Linux software raid

From Bitpost wiki
Revision as of 18:12, 8 November 2019 by M (talk | contribs) (→‎Monitor)

Linux software raid is done via the mdraid package.

Install

mdraid has not received the polish it needs to Just Work. It has serious flaws that after hours of learning, still leave you unsure and hanging and most likely bailing out of the entire process. But it is the best thing we have on the planet, so let’s distill it down to the essentials.
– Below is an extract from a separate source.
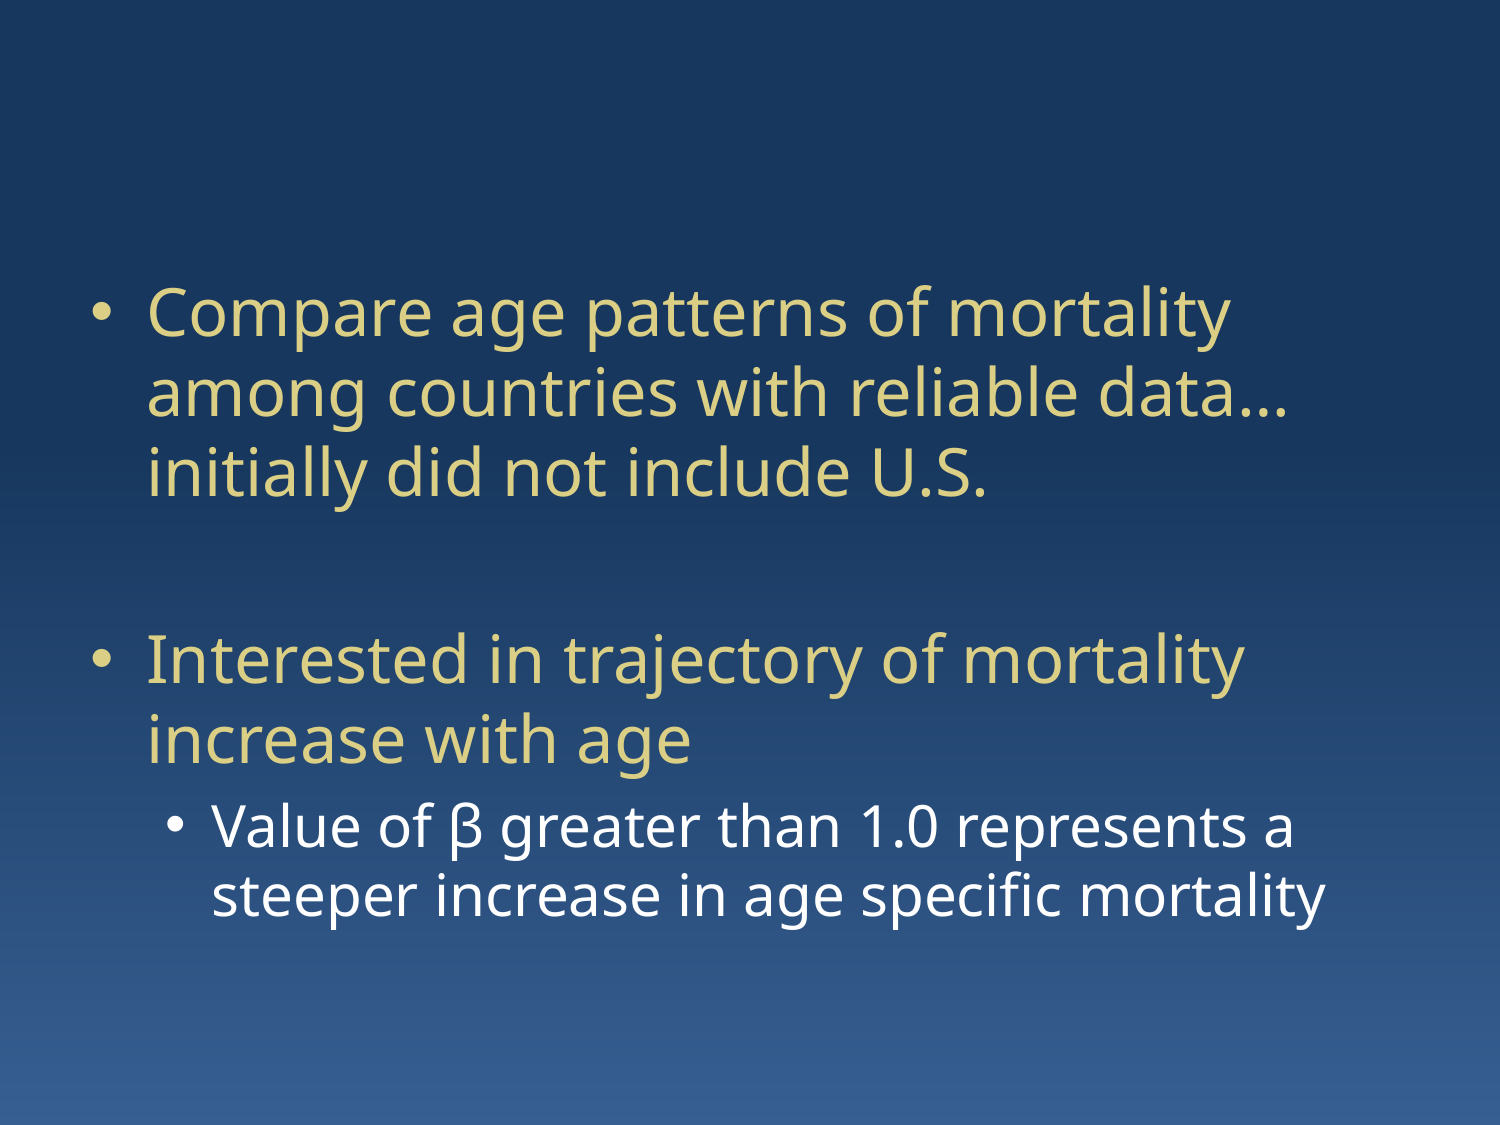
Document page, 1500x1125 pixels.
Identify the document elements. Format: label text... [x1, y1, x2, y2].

list Compare age patterns of mortality among countries with reliable data…initially did not include U.S. Interested in trajectory of mortality increase with age Value of β greater than 1.0 represents a steeper increase in age specific mortality [75, 262, 1425, 1005]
  • check S.M.A.R.T. data of drives – run tests and make sure they are completely healthy!
  • clean raid drives of superblock and partition data
   mdadm --misc --zero-superblock /dev/sdd && dd if=/dev/zero of=/dev/sdd bs=1M count=100 && mdadm --examine /dev/sdd
    mdadm: No md superblock detected on /dev/sdd.
  • use whole drives (not drive partitions) in a newly created raid
   mdadm --create --verbose /dev/md0 --level=mirror --raid-devices=2 /dev/sdd /dev/sde 
    mdadm: size set to 3906887488K 
    mdadm: automatically enabling write-intent bitmap on large array 
    Continue creating array? yes 
    mdadm: Defaulting to version 1.2 metadata 
    mdadm: array /dev/md0 started.
   watch -n 1 cat /proc/mdstat
   # wait 400 FUCKING MINUTES for a GODDAMNED EMPTY 4TB DRIVE to sync with ANOTHER empty 4TB drive, FUCKSAKE
   # IF YOU REBOOT BEFORE THAT, IT WILL BE AS IF YOU NEVER SET UP A RAID
  • save and reboot and make sure the mdraid service restores the raid
   mdadm --detail --scan >>/etc/mdadm.conf 
   rc-update add mdraid boot
   # start then stop then start the /etc/init.d/mdraid service, make sure this works to restore your raid (check /proc/mdstat) 
   # format /dev/md0 as ext4 and set up an auto mount point in /etc/fstab 
   # reboot and pray
  • hopefully much later, upon failure, to restore a single drive, set it up as a raid:
   madadm -A /dev/sdd # I THINK! it's all very iffy. Which SUCKS.

Monitor

RAID is no use if you don't monitor it! So... monitor it! The horribleness of mdadm is confirmed again here in these monitoring notes. Do this on occasion:

# GREAT simple status of any raids
# bitpost should show: md0 : active raid1 sdd[0] sde[1]
cat /proc/mdstat    

# drive health
sudo smartctl /dev/sdd -a
sudo smartctl /dev/sde -a

# this is supposed to maybe email you on monitoring events... i'll believe it when i get one... 
# there's no way email works... and that notes page warns that it may just silently die on you...
# sigh
sudo mdadm -F -s --mail m@bitpost.com

Also try the stuff here.

Pray

Honestly, you should spend more time on this... before you have to...